* Job item
The entries below are to be given back exactly, with images excluded.

* Data extract
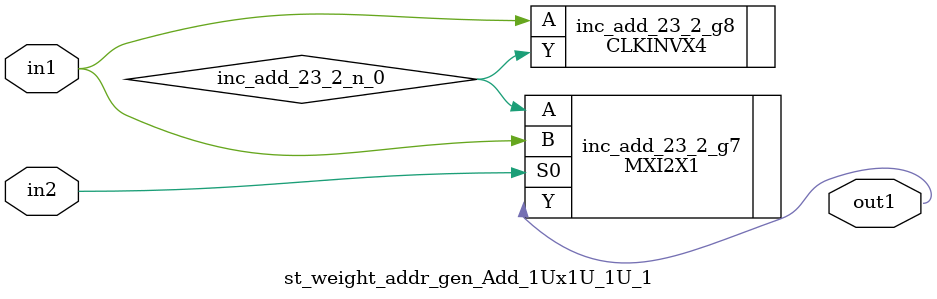
<source format=v>
`timescale 1ps / 1ps


module st_weight_addr_gen_Add_1Ux1U_1U_1(in2, in1, out1);
  input in2, in1;
  output out1;
  wire in2, in1;
  wire out1;
  wire inc_add_23_2_n_0;
  MXI2X1 inc_add_23_2_g7(.A (inc_add_23_2_n_0), .B (in1), .S0 (in2), .Y
       (out1));
  CLKINVX4 inc_add_23_2_g8(.A (in1), .Y (inc_add_23_2_n_0));
endmodule



</source>
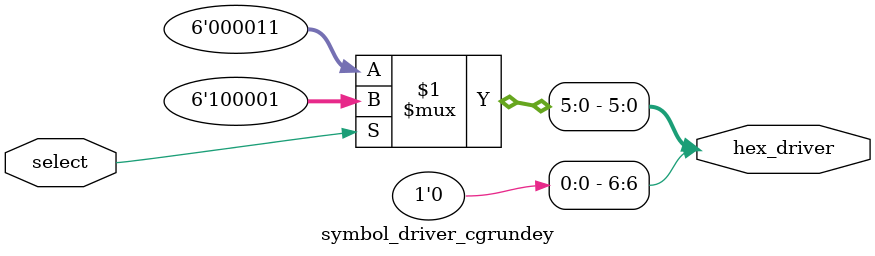
<source format=v>


module symbol_driver_cgrundey(select, hex_driver);
	input        select;
	output [6:0] hex_driver;

	// select = 0 -> b
	// select = 1 -> d
	assign hex_driver = (select) ? 6'b0100001 : 6'b0000011;
  
endmodule 
</source>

* Problem solution
<source format=v>
`timescale 1ps / 1ps


module st_weight_addr_gen_Add_1Ux1U_1U_1(in2, in1, out1);
  input in2, in1;
  output out1;
  wire in2, in1;
  wire out1;
  wire inc_add_23_2_n_0;
  MXI2X1 inc_add_23_2_g7(.A (inc_add_23_2_n_0), .B (in1), .S0 (in2), .Y
       (out1));
  CLKINVX4 inc_add_23_2_g8(.A (in1), .Y (inc_add_23_2_n_0));
endmodule



</source>
<source format=v>


module symbol_driver_cgrundey(select, hex_driver);
	input        select;
	output [6:0] hex_driver;

	// select = 0 -> b
	// select = 1 -> d
	assign hex_driver = (select) ? 6'b0100001 : 6'b0000011;
  
endmodule 
</source>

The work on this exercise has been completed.